## Your instructions:
Copy the records from their first line through the line containing "2: (276, 4)", switching "Track" to "Follow" and leaving everything else unchanged.

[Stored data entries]
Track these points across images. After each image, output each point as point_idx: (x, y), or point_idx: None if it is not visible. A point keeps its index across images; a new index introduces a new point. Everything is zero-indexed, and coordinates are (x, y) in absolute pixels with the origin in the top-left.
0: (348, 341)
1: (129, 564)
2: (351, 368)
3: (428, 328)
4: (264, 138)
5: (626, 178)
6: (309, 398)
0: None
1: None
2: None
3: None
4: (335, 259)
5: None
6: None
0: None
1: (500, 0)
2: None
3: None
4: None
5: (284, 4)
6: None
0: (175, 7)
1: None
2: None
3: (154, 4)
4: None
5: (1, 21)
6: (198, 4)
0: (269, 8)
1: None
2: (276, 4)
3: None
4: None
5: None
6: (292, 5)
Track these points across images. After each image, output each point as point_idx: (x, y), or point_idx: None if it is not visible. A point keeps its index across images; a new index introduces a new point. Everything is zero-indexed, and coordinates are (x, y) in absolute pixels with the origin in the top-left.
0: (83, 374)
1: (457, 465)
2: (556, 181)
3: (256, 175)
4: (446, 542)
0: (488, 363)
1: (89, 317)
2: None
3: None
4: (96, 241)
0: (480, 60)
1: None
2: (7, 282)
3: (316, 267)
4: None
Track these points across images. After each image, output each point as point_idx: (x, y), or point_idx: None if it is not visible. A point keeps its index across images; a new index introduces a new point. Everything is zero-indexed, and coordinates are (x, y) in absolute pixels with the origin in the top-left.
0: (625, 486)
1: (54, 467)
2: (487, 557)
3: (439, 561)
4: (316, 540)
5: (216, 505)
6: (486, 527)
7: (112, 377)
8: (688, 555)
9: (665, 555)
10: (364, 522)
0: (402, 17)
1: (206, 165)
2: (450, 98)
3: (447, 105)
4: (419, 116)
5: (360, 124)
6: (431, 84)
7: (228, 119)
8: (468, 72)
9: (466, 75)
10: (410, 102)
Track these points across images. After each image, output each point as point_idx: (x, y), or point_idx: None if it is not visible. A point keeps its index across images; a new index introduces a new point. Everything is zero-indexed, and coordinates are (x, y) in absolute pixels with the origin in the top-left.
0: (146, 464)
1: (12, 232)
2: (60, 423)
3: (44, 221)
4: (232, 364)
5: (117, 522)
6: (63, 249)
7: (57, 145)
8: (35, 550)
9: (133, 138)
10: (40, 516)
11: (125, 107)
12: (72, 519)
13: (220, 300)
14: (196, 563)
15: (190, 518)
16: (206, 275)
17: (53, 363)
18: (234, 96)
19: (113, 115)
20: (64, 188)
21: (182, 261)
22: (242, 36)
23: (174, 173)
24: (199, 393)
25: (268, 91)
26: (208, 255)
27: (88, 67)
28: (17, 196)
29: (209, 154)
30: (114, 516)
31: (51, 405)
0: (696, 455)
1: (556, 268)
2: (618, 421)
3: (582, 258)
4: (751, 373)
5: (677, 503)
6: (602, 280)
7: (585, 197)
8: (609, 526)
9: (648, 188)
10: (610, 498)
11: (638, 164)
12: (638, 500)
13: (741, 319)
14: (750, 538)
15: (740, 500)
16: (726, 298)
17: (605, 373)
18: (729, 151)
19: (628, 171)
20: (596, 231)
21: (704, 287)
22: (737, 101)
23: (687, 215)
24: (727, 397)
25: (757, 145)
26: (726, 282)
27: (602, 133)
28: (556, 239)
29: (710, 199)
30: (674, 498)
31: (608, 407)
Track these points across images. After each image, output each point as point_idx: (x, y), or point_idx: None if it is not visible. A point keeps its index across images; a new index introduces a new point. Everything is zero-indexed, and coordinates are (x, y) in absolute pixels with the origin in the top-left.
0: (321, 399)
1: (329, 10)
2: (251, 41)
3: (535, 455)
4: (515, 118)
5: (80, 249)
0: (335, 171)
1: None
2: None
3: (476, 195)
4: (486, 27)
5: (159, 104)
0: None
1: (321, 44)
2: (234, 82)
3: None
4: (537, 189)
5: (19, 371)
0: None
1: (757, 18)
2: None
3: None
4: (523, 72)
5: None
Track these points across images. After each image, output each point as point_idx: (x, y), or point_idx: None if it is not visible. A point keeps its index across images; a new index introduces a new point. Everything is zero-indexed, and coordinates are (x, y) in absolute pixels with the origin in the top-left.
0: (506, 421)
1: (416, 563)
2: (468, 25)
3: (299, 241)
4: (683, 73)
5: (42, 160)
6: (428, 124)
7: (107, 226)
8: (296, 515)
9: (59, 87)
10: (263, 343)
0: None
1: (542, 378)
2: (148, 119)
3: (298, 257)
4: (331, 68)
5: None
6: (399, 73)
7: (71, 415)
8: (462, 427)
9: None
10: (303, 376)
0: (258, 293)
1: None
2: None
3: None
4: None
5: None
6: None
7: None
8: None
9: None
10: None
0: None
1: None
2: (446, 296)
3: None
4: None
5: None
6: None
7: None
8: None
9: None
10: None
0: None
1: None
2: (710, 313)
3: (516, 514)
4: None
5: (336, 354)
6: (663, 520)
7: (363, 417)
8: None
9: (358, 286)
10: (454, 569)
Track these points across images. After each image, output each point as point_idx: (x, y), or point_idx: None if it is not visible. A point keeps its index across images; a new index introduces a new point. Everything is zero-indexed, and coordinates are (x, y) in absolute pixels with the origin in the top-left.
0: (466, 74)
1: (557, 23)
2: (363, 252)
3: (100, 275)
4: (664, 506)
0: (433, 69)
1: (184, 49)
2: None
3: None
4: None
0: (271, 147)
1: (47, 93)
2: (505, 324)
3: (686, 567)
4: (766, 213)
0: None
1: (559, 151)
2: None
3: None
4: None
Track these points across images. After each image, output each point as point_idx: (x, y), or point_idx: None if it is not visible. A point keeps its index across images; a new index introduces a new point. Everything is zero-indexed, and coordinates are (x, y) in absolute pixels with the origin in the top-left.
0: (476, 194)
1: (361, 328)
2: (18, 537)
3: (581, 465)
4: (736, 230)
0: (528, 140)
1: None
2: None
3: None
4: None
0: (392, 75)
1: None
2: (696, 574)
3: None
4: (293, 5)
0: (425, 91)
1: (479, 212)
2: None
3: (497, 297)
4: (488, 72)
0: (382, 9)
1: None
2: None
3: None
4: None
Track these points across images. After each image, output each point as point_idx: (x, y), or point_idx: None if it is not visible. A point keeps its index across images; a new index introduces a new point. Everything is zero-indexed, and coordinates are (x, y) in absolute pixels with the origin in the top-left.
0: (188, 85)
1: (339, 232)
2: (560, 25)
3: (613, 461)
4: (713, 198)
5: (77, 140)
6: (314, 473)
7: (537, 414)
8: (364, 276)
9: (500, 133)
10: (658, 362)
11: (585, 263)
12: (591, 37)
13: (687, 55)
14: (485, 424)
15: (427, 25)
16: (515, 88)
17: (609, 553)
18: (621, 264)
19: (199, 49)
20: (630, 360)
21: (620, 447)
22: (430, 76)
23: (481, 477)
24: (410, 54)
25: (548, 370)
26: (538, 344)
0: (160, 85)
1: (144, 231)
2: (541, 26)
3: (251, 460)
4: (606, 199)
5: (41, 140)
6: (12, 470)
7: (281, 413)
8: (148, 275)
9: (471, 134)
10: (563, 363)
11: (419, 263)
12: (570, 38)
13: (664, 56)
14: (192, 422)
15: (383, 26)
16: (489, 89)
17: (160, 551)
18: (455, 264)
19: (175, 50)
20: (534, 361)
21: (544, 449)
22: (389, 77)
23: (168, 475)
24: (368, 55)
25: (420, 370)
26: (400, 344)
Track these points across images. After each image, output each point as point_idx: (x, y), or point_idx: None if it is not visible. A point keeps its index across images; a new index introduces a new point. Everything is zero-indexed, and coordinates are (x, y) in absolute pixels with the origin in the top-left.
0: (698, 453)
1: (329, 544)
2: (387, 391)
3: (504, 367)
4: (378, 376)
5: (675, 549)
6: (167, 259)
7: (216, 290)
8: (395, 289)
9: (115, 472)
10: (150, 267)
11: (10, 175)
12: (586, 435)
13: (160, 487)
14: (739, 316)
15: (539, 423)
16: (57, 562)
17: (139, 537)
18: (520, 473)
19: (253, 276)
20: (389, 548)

## Output for this task:
Follow these points across images. After each image, output each point as point_idx: (x, y), or point_idx: None if it is not visible. A point keeps its index across images; a new index introduces a new point. Everything is zero-indexed, and coordinates are (x, y) in absolute pixels with the origin in the top-left.
0: (348, 341)
1: (129, 564)
2: (351, 368)
3: (428, 328)
4: (264, 138)
5: (626, 178)
6: (309, 398)
0: None
1: None
2: None
3: None
4: (335, 259)
5: None
6: None
0: None
1: (500, 0)
2: None
3: None
4: None
5: (284, 4)
6: None
0: (175, 7)
1: None
2: None
3: (154, 4)
4: None
5: (1, 21)
6: (198, 4)
0: (269, 8)
1: None
2: (276, 4)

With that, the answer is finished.